Vampyr
From
various reviews of ”Vampyr” I can see that this movie is not much loved and
certainly ranks lower than Dreyer’s earlier Jean d’Arc movie. I just finished
my second viewing of “Vampyr” and found I actually liked it and better this
time than first time. It is what I image a vampire movie made by David Lynch
would would look like. Very little dialogue, few things explained, but a lot of
mystic, troubling scenes and a lead who is more an observer than an actual
protagonist. Yes, very Lynch’ish.
The story
itself is, like in the case of “Passion of Joan of Arc”, of minor importance: A
man arrives in a little French village and strange things start happening
around him. A mysterious man appears in his hotel room giving him a package to
open not before the man is dead. The man sees shadows, disconnected from any
bodies, having a party and hears children and dogs, yet there are none. And he
meets the mysterious Dr. Death who is the custodian of the local Count Dracula
(here in a female version, though you could have fooled me).
At the
local manor he witness the killing of the very man he saw in his room and,
failing to save him, meets the steward of the manor (the real hero of the
story) and the man’s daughters of which one of them is the current victim of
the vampire. She is getting frequent visits from her dark master who drains her
lifeblood and makes her more and more of a raving lunatic. When Dr. Death
arrives to kill the girl with his poison our lead, Allan Grey, prevents the
killing as the almost only active intervention of his throughout the movie. Up to this point he has only been an observer.
An example of this is his dream in which he sees his own death and burial at
the hands of the doctor and his Vampire.
Finally the
steward takes action, goes to the graveyard to find the tomb of the vampire and
rams a rod through his heart. This breaks the spell of the vampire and the
steward moves on to dispose of the doctor at the local mill. His death under a
mountain of grain is particularly gruesome. The possessed woman is now free and
she wanders off with Allan Grey.
No, it is
not for its basic plotline that this movie wins. It is the way it comes about
it. Like in his Jeanne d’Arc film Dreyer is very concerned with the people
involved and the intensity of the pictures. The ambience is goth beyond goth.

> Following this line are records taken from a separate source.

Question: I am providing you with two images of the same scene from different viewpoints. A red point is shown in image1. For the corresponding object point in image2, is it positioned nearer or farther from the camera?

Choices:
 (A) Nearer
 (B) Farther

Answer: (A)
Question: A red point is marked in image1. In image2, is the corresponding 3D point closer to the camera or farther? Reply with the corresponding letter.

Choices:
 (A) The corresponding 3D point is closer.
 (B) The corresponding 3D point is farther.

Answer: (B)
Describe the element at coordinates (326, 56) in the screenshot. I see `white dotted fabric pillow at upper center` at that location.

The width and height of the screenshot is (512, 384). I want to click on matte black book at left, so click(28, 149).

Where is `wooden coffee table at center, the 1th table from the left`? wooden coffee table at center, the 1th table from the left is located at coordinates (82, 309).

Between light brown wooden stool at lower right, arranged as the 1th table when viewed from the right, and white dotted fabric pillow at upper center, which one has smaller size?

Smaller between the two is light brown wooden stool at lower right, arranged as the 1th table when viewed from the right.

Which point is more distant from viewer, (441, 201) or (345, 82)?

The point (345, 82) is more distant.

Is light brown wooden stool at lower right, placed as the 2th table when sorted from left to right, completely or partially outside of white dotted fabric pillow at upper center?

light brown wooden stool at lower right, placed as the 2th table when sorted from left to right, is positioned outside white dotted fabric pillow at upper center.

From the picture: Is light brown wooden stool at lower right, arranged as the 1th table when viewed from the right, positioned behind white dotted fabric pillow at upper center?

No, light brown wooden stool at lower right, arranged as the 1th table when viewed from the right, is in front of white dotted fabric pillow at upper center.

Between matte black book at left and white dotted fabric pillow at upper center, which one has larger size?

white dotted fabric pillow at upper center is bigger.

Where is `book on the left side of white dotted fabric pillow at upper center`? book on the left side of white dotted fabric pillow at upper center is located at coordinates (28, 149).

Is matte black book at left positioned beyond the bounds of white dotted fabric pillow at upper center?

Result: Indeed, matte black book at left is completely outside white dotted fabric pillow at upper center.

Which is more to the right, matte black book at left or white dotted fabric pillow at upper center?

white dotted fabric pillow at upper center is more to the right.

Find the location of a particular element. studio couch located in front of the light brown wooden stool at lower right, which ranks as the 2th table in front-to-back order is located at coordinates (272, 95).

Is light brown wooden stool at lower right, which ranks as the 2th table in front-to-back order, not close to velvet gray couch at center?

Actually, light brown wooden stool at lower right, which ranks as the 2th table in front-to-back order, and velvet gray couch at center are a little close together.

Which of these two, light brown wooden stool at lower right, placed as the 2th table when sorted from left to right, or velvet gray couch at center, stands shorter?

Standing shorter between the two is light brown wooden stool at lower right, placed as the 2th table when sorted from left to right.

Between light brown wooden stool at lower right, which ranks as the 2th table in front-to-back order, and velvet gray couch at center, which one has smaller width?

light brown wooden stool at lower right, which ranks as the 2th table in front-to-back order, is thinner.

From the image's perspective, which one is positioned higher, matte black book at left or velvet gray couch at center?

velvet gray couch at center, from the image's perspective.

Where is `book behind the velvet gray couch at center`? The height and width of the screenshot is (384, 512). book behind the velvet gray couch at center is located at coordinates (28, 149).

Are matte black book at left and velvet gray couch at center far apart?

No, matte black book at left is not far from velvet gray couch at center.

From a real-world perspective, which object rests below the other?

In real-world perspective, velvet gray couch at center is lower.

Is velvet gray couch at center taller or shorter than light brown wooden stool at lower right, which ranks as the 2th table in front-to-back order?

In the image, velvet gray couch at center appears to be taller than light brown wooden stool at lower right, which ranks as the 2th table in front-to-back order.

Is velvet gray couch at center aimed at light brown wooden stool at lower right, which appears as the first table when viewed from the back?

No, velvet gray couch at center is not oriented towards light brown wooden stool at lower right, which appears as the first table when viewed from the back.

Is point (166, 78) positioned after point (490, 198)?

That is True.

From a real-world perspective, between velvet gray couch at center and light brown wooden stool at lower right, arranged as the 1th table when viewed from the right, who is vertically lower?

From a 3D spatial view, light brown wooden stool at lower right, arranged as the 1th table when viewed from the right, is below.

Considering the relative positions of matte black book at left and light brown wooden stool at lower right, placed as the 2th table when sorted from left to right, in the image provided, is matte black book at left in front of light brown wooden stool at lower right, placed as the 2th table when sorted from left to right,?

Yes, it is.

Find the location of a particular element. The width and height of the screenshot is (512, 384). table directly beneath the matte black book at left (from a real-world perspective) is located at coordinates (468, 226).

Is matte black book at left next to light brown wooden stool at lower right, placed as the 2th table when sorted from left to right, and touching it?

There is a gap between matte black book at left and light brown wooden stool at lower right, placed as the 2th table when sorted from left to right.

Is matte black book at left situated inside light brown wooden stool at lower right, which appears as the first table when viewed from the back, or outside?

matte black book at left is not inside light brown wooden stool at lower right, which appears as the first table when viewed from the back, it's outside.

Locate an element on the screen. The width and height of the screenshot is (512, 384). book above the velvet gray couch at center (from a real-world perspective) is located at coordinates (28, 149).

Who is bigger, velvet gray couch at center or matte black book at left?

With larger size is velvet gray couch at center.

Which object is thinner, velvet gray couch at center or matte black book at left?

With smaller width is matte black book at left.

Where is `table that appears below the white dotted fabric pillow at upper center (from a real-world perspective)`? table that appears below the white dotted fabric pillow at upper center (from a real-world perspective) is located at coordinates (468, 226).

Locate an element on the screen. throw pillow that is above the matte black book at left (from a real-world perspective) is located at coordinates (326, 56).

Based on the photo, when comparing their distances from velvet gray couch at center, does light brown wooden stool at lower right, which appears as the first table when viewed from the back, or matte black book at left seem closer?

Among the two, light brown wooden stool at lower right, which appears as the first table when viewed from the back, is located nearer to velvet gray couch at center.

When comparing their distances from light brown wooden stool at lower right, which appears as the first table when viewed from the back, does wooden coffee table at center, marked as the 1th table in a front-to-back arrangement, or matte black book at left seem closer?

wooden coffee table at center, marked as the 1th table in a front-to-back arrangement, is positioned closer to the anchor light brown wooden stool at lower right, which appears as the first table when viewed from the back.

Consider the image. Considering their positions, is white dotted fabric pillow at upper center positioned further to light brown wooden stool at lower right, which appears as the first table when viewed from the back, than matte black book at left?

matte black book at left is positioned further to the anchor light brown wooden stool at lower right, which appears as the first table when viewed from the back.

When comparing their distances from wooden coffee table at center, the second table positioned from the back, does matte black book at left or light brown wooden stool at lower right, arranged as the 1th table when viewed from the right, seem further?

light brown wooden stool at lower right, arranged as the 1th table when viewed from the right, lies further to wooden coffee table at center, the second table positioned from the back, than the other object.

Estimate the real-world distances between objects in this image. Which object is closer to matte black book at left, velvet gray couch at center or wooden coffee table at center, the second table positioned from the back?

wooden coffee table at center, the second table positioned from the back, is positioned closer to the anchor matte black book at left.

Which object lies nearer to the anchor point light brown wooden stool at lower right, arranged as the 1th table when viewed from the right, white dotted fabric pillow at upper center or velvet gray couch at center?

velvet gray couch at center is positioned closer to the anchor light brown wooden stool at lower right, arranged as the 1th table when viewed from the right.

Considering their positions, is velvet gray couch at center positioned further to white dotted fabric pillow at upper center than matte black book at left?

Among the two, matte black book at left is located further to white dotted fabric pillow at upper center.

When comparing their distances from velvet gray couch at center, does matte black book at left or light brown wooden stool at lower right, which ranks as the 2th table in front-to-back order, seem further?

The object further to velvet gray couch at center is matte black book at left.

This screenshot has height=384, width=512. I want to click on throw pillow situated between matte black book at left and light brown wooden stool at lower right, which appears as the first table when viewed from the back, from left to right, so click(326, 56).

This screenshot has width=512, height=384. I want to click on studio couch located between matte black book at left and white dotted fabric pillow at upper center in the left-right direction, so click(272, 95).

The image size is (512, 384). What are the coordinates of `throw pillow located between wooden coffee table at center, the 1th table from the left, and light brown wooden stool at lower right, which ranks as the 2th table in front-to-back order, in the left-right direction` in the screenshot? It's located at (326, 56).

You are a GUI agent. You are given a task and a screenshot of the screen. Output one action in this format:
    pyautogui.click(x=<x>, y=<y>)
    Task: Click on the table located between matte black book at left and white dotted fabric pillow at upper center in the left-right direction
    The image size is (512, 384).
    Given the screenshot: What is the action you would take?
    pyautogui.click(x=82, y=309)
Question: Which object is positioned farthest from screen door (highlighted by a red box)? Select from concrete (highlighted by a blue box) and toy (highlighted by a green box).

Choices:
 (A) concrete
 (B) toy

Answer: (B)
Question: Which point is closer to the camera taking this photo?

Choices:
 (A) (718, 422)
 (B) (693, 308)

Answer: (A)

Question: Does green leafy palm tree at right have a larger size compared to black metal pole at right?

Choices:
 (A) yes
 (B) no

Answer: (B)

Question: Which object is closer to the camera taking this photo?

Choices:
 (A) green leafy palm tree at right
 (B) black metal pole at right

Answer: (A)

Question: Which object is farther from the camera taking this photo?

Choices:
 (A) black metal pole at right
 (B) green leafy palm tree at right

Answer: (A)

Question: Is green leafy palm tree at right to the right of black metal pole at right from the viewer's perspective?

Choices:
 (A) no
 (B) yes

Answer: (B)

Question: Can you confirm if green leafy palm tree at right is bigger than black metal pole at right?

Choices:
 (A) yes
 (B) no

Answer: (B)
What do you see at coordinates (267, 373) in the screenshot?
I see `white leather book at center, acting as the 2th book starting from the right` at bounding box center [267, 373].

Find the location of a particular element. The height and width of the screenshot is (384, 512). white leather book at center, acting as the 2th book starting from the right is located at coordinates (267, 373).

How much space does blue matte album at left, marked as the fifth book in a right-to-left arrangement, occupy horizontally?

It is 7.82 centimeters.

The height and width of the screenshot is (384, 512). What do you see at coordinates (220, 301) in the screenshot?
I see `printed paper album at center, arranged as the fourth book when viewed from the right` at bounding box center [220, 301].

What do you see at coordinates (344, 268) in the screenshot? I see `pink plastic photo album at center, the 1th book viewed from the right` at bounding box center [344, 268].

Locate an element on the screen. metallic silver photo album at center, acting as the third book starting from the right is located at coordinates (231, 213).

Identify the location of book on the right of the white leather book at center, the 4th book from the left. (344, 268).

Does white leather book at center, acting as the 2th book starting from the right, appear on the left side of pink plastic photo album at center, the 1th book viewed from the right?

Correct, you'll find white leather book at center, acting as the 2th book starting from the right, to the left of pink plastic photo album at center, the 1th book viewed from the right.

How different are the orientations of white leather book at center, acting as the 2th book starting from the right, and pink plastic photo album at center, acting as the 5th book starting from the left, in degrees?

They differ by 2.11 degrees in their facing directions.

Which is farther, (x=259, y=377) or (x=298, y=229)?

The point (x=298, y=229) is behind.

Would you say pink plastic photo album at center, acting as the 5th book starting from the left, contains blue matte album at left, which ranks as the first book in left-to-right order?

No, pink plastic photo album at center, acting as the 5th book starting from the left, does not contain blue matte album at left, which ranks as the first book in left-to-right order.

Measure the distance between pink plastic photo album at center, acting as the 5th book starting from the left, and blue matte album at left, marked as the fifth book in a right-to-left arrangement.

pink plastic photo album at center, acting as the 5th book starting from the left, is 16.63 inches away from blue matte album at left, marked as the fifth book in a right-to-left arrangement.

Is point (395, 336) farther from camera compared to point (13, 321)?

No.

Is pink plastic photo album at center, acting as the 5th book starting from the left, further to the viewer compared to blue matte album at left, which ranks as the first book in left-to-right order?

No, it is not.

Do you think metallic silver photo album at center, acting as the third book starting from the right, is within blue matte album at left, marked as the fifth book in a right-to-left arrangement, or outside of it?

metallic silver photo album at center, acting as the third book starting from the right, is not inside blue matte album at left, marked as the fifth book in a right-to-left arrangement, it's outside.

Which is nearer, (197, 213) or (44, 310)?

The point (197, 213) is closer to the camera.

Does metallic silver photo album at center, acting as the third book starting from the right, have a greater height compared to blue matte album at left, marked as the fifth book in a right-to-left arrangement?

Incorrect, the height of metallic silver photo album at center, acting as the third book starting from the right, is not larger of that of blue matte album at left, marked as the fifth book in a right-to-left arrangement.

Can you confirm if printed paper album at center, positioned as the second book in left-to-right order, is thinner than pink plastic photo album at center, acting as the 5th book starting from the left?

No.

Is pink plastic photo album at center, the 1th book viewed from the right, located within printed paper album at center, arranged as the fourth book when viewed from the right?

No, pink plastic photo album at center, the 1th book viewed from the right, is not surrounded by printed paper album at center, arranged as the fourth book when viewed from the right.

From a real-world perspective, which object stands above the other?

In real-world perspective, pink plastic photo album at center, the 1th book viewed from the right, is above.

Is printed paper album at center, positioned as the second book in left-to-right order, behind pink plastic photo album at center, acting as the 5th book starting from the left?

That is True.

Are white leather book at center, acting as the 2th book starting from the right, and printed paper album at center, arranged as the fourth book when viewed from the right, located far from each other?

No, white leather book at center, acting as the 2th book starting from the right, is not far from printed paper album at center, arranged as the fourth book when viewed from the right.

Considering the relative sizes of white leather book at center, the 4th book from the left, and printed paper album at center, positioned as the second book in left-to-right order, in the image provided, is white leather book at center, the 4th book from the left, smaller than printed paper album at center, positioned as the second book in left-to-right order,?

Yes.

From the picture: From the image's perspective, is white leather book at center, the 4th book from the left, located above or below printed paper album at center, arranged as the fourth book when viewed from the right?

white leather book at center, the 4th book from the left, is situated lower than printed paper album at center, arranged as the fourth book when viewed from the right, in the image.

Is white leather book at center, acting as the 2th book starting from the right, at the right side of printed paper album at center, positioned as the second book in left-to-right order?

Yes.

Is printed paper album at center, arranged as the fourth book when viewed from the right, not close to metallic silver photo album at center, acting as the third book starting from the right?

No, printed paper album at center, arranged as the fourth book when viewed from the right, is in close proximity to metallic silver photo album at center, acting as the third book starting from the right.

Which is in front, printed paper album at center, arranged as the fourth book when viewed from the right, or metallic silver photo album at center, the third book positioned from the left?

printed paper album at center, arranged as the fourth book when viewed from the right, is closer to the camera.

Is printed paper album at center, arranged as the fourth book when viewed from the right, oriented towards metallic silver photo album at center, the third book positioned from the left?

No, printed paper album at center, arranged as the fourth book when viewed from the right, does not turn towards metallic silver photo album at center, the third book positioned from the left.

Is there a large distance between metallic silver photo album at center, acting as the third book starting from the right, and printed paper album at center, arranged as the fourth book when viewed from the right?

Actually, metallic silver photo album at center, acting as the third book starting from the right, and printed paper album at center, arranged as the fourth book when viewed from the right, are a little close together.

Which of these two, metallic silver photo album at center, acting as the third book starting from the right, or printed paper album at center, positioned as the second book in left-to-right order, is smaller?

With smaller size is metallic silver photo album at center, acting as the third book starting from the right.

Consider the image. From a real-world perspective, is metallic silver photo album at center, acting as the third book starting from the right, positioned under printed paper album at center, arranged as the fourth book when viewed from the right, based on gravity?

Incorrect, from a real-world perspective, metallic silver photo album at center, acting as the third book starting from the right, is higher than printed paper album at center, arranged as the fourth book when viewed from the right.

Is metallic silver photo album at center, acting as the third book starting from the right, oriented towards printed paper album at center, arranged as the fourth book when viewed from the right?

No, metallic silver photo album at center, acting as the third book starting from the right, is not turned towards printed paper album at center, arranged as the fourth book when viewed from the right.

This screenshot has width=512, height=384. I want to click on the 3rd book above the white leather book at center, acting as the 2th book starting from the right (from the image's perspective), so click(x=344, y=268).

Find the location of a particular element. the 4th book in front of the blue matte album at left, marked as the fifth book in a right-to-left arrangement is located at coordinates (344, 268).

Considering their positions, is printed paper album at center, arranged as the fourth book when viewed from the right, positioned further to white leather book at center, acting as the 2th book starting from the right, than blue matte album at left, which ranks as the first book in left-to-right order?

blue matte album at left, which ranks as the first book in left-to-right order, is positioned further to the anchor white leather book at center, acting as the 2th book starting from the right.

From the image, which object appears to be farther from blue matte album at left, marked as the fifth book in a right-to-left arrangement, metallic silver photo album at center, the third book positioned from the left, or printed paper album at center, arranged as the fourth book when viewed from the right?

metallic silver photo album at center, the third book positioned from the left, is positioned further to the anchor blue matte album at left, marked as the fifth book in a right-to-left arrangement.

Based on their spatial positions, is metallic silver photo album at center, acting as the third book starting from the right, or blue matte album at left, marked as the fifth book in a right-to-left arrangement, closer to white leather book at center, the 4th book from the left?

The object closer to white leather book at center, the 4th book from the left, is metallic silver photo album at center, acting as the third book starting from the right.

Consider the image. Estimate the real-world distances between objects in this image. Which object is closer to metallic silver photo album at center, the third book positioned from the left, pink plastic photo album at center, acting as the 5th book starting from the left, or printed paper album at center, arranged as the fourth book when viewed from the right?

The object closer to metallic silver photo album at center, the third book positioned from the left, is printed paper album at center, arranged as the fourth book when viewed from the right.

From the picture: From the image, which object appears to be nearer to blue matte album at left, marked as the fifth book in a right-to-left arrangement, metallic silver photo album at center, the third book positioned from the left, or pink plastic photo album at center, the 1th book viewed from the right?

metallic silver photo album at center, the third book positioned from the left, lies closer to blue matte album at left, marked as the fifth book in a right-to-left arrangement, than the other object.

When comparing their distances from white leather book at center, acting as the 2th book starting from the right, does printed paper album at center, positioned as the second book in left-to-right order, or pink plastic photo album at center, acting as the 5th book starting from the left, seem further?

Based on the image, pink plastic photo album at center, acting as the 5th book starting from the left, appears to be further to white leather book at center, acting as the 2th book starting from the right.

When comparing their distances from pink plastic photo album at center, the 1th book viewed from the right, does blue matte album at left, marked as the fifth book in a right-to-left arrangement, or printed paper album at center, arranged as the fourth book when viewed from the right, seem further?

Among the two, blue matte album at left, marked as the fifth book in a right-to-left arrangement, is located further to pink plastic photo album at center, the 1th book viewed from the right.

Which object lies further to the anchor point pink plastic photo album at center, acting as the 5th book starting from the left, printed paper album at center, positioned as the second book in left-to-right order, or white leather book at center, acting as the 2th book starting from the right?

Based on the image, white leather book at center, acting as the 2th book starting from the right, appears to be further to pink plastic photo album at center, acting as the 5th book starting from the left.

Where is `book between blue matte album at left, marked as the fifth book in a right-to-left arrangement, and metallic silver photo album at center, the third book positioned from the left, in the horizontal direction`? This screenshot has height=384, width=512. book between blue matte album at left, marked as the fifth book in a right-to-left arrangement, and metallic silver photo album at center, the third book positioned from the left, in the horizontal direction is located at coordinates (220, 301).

Every second picture is to remind us of the sinister aspect of what is going
on: The man with the scythe, the grave digger digging backwards, the sign on
the hotel, the shadow of the one-legged soldier, and the skulls in the doctor’s
office. I could go on and on. There is a lot of German expressionism is the way
shadows are used, not just as ghosts but to create a supernatural place of twilight
between real and nightmare. Don’t tell me Lynch did not see “Vampyr” more than
once.
Yet maybe
where this movie really stands out is in the use of the actors. In general they
act rather than talk. This may be a leftover from the silent era, but it also
allows the actors to express themselves in non-verbal ways and doing it without
overacting. In fact none of the acting feels really forced. Instead it takes
place in a slow-motion, sleepwalking pace that emphasize the dreamlike nature
of the story. Allan Grey, played by Baron Nicolas de Gunzburg (the financial
backer of the movie) is walking through the film in a daze with hardly an
expression except lazy bewilderment. He is the observer and so he is like us
the audience a witness to what is going on. Therefore he is not really a hero
or vampire killer, no van Helsing. He reads the book the owner of the manor
left him in his hotel room and here we get a lot of background info about the
vampires in general and some tips to how to get rid of them, yet he has only
little part in that, that is mainly left to the steward, an earthbound
practical man who does what needs to be done.
Dr. Death
(Jan Hieronimko) is kept really scary, mostly by saying very little, but also
his countenance is frightening as well as his spooky study. The vampire
(Henriette Gerard) is very enigmatic. We see her rarely and indeed I thought at
first it was a man. Her features are very forbidding, and while she is at the
crux of the story she seems to work her evil at a distance, so that she is more
like a frightening presence of evil than an actual character.
This may be
the earliest movie with a real capacity to scare the viewer, though I fear that
most are just left in bewilderment because of its inaccessibility, but watching
it a few times it really gets under the skin. I would not compare it to the
other early vampire movies, this is not a Dracula story, but a unique story of
the occult, like “Twin Peaks”, which happens to use vampires, a creature sadly
abused in countless productions since.
Finally I
should mention that this is truly an international production: It is a movie in
German, taking place in France using a largely French crew but with a Belgian
lead playing an Englishman. And oh, the director and screenplay writer were
both Danish. That just has to have been messy. A few years later this just
could not have been done.
Sweet
dreams…
You make a very interesting comparison with Lynch's work - I hadn't made that connection before. Nice review!
ReplyDeleteThank you. I think the movie started getting really interesting after I made the Lynch connection. Then a lot of parallels appear.